Krinis, Ehud
Senior Fellow: April–September 2017
Research Project: Sceptical Motifs in Judah Halevi’s Kuzari
Ehud Krinis seeks to explore various sceptical motifs in Judah Halevi’s twelfth-century Judaeo-Arabic dialogue, commonly known as the Book of Kuzari or the Kuzari. These sceptical motifs include, among others, Halevi’s criticism of rational contemplation (iʿtibār) and inductive reasoning (istidlāl); the preference of the ‘naturally gifted persons’ (al-maṭbūʿūn), who receive religious truths by sparks of inspiration, over the non-gifted, who need to immerse themselves in study in order to acquire the articles of faith; and the supremacy of religious understanding gained by direct experience over that gained through discourse.
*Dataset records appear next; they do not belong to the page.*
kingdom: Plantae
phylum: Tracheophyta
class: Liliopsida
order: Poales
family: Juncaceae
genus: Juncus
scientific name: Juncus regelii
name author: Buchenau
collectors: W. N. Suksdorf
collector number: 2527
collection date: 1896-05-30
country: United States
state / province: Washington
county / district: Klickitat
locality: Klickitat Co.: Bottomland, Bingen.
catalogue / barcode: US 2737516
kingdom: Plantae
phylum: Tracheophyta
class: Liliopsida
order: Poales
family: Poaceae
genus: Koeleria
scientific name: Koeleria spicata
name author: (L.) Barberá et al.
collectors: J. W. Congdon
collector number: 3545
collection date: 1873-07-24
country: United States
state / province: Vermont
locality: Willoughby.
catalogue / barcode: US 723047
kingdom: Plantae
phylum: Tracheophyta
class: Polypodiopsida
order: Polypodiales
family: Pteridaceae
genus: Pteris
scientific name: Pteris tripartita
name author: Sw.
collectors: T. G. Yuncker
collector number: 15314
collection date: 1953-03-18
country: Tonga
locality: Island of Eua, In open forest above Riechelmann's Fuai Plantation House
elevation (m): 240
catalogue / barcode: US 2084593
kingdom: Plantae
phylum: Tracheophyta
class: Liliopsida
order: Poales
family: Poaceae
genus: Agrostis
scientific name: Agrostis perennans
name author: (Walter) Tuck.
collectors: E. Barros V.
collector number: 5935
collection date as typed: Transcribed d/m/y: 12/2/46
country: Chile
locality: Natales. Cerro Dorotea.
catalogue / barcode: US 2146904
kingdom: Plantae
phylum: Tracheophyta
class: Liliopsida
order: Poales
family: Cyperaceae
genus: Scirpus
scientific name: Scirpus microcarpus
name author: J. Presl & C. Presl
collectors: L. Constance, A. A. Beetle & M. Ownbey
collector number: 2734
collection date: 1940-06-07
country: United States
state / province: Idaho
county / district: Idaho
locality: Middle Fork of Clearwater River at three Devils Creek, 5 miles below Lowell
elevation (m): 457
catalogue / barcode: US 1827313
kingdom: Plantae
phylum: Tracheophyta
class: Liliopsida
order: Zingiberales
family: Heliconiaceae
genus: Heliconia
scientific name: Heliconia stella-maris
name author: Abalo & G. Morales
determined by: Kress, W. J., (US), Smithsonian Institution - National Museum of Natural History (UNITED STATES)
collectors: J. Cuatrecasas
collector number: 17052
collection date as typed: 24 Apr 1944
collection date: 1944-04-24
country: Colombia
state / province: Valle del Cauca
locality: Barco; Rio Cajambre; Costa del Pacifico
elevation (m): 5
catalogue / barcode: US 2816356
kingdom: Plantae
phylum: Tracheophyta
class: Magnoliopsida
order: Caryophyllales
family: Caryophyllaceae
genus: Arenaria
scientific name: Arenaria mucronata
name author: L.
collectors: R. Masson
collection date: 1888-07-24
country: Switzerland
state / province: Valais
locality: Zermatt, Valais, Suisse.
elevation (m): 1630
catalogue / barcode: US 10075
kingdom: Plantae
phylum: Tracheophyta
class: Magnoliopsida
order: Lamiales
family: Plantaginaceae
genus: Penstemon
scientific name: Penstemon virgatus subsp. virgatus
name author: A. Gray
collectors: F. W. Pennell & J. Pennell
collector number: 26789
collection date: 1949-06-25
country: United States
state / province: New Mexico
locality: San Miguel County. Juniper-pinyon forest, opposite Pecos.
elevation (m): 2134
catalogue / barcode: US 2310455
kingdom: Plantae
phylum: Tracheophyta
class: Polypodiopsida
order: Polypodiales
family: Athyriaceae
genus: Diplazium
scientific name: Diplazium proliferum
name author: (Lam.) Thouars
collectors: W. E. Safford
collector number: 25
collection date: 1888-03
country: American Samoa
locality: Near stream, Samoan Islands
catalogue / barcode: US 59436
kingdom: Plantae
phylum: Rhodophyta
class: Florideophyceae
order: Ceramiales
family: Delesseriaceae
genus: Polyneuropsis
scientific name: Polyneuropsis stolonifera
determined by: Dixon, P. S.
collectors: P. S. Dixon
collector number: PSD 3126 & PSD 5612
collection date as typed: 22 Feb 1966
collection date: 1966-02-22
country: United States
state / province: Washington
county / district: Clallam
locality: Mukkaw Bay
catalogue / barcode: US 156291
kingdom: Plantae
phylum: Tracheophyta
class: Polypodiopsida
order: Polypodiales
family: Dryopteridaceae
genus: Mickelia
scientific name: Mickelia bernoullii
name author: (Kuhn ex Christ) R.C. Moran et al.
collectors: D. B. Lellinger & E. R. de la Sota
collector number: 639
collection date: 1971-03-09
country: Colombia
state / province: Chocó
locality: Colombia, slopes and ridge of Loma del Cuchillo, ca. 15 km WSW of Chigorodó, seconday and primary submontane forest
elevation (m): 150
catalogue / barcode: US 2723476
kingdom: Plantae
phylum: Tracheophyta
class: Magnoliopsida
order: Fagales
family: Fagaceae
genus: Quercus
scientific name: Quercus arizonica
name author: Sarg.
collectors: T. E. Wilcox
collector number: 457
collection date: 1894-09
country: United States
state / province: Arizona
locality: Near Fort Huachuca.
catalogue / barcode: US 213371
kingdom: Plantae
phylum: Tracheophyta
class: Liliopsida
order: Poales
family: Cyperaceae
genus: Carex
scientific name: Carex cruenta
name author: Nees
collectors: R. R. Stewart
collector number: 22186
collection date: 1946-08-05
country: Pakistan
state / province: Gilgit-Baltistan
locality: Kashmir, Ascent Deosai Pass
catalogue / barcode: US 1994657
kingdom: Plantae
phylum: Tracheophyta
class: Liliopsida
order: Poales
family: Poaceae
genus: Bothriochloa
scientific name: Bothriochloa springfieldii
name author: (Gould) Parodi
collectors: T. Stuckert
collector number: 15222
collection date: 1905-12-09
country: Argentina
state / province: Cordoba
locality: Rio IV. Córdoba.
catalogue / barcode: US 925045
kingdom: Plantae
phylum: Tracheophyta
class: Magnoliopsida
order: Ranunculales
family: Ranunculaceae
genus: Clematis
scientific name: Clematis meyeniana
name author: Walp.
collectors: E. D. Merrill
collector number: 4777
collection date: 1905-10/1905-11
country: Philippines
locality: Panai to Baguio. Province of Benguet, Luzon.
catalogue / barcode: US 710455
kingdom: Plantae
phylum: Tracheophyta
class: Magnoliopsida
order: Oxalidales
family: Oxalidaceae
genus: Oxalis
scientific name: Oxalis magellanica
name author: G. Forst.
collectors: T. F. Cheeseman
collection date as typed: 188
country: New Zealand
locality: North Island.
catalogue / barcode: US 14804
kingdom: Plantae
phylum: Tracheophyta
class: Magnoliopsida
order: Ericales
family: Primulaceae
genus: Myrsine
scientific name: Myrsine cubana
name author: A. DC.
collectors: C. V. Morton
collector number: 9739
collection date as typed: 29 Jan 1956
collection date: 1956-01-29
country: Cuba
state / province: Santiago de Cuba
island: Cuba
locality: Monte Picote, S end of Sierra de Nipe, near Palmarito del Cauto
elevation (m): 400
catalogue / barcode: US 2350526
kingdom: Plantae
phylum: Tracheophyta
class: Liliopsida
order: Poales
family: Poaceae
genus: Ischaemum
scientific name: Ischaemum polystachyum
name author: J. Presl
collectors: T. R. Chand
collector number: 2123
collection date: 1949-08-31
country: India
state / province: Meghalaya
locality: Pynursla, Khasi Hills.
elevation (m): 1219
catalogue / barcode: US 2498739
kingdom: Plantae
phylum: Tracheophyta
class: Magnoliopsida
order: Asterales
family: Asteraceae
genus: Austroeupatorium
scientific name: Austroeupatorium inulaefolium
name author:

Krinis hopes to demonstrate that Halevi’s scepticism is intriguing and provoking, not only in the ways in which he uses it in the Kuzari to tackle his opponents’ approaches, but even more so in the ways he directs it at approaches espoused by his spokesman in the dialogue: the Jewish sage (habr/ haver). By pursuing this direction of investigation, Krinis ventures to claim that Halevi’s scepticism culminates in implicitly calling into question the usefulness of the discursive format of his own Kuzari.
Ehud Krinis earned his PhD at the Ben-Gurion University of the Negev (2008). He was a fellow at the Center for the Study of Conversion and Inter-Religious Encounters at Ben-Gurion University of the Negev in 2015–16.